* [TAREFAS A REALIZAR]
(1) Pode reescrever o trecho do texto sobre silêncio e companhia, começando em "O silêncio em" e seguindo até "lábios, nos dedos.", trocando "caneta" por "folha"?
(2) Consegue dar seguimento ao texto sobre silêncio e companhia, a partir do ponto em que ele termina?

* [EXCERTO DO DOCUMENTO]
Vozes que escolho como companhia. Sorrisos que escolho como companhia. Chás que escolho como companhia. Coisas, sempre coisas. As coisas que importam ou coisas sem importância.
O silêncio em todo o lado menos dentro de mim. A saudade dobrada nas pestanas que se tocam. Eu e tu. Eu tu e a caneta. Eu, tu, a caneta e a tinta. Juntos em vazios que se desprendem como fogo de artifício nos olhos, nos lábios, nos dedos.
3 comentários:
O que é essencial para a alma é invisível aos olhos. Já o que é essencial para o corpo é muito concreto. Olho e vejo e reparo. Sinto que é uma luta inglória esta de reparar em tudo o que vejo. Se pelo menos a fé fosse em mim o que em tempos foi... refiro-me à fé no Homem. Prossigo no meu caminho, sinuoso, turtuoso, mas que não me deixa outra alternativa senão a de seguir em frente de olhos vendados e coração fechado para que possa sobreviver a tudo quanto me rodeia. Prometo a mim mesmo que não irei desistir facilmente. Que enquanto o meu destino estiver na palma da minha mão, não desistirei. E perdurarei, e resistirei à intempérie que nos fustiga. Porque no essencial todos somos iguais.

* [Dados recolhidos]
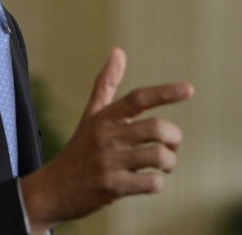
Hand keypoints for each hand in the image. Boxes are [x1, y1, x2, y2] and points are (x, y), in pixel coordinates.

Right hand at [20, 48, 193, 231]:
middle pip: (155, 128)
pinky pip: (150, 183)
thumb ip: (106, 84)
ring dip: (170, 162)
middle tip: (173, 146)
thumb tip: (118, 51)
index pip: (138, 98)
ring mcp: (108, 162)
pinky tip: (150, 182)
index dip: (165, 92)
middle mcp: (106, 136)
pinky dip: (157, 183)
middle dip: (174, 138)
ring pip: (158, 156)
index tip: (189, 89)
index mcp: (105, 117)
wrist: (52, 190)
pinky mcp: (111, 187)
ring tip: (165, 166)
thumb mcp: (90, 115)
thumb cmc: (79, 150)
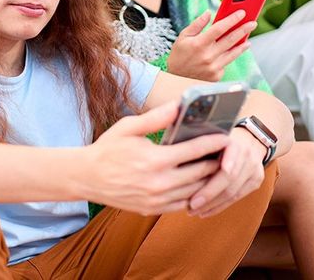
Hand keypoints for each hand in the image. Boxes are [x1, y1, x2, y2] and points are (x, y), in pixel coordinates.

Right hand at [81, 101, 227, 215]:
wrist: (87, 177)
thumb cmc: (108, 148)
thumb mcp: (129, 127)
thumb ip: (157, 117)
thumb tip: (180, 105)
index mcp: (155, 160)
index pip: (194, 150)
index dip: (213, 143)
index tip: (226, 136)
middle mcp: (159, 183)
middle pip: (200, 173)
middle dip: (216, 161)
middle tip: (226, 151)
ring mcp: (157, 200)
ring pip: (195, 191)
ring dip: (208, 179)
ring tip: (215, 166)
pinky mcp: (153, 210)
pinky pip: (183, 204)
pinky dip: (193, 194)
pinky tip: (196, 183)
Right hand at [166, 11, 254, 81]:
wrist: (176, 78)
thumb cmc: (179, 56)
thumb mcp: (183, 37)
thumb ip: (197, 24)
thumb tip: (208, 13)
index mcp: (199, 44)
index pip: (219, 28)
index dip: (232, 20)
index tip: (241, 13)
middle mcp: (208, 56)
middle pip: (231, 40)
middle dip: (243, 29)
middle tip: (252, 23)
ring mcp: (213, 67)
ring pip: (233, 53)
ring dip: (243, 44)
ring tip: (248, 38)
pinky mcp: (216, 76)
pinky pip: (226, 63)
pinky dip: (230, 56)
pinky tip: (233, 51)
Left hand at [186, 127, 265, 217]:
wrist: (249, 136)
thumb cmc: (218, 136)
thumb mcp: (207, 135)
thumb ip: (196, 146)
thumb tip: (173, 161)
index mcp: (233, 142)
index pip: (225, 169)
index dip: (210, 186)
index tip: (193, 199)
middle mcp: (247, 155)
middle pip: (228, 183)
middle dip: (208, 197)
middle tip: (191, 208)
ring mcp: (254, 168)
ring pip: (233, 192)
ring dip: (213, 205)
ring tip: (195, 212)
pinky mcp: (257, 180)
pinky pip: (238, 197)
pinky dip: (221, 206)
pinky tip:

* [RESPOSTAS POR ORDEM]
(1)
O silêncio em todo o lado menos dentro de mim. A saudade dobrada nas pestanas que se tocam. Eu e tu. Eu tu e a folha. Eu, tu, a folha e a tinta. Juntos em vazios que se desprendem como fogo de artifício nos olhos, nos lábios, nos dedos.

(2)
A memória... é essencial para sabermos de onde vimos. Para onde vamos e o caminho que escolhemos vive-se no presente. E a escolha do presente é feita a cada momento que pressiono uma tecla do meu teclado. Poderia ser eventualmente doutra maneira. Poderia virar costas a tudo e a todos e continuar ainda assim no meu caminho, alterando o meu futuro de forma egoísta sem querer saber dos demais e sem querer saber dos pormenores que apenas adiam o inevitável destino de todos nós. Todos vimos do vazio e para lá caminhamos. O importante é o que fazemos no presente, ou se assim entenderem, no intervalo fatal do nada.
Ou da vida, se bem me entendem.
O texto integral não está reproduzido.